# Work order
Select each line of the items below that contains the string "category", matching case exactly.
──────── Listed entries ────────
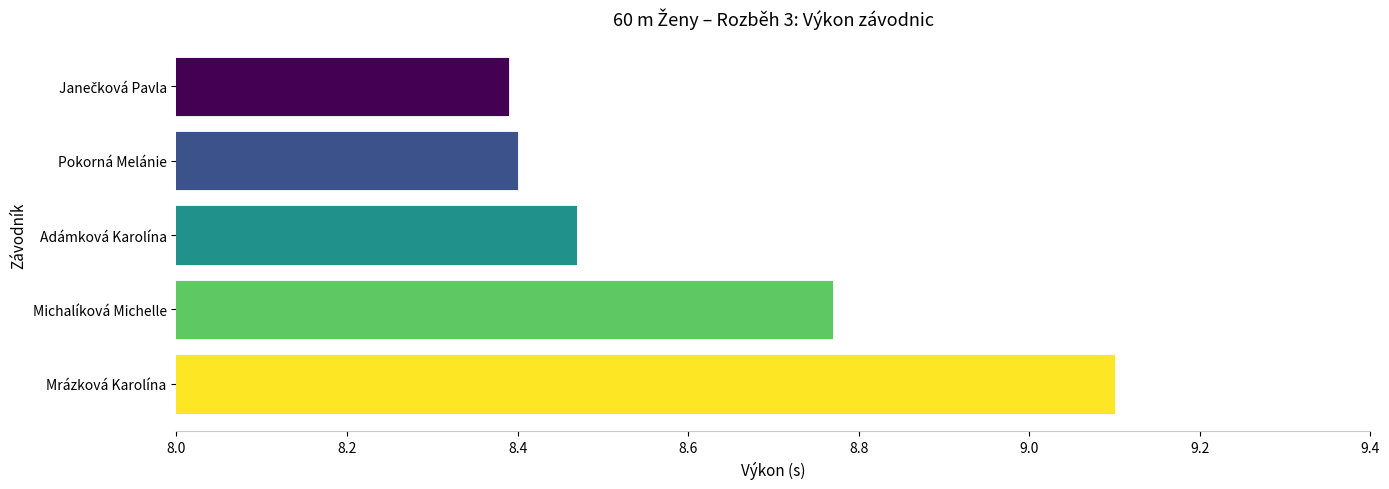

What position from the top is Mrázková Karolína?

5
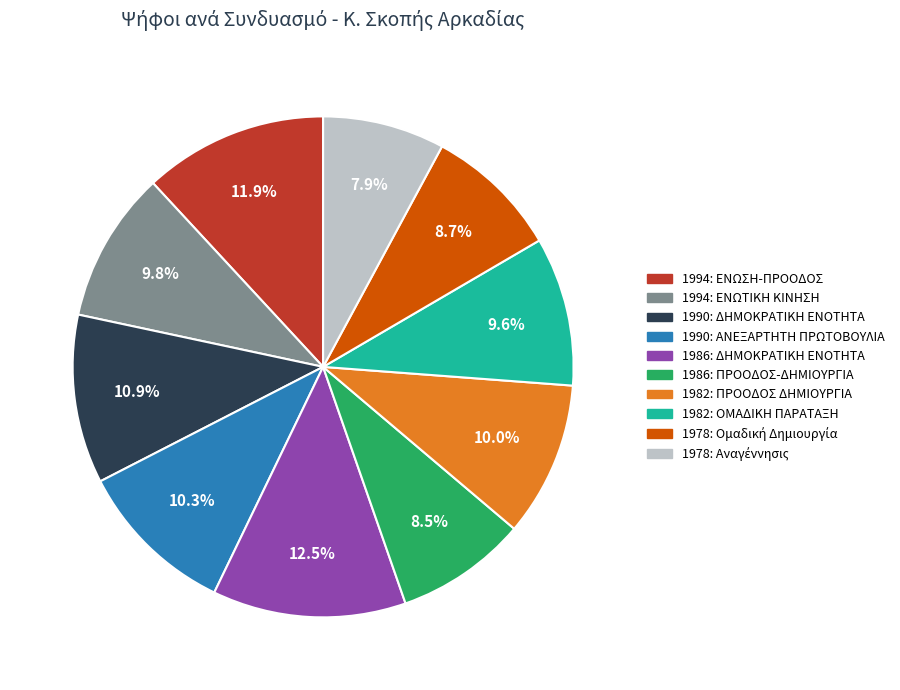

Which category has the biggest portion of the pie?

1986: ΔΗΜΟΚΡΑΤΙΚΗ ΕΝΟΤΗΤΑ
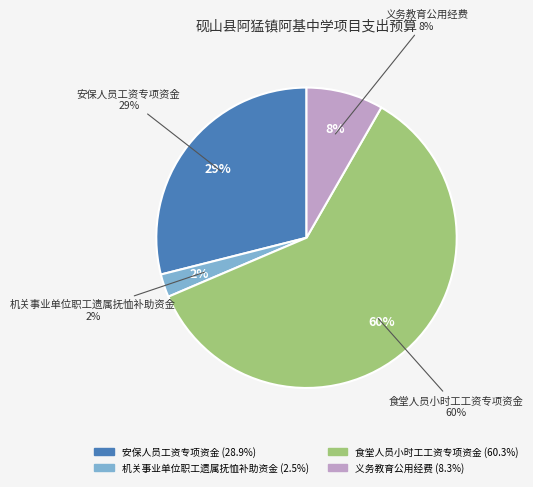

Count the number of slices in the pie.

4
────────
──────── Listed entries ────────
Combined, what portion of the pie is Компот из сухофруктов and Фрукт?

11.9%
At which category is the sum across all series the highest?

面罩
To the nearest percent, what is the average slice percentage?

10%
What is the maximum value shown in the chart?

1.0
────────
# Expected output
Which category has the biggest portion of the pie?
At which category is the sum across all series the highest?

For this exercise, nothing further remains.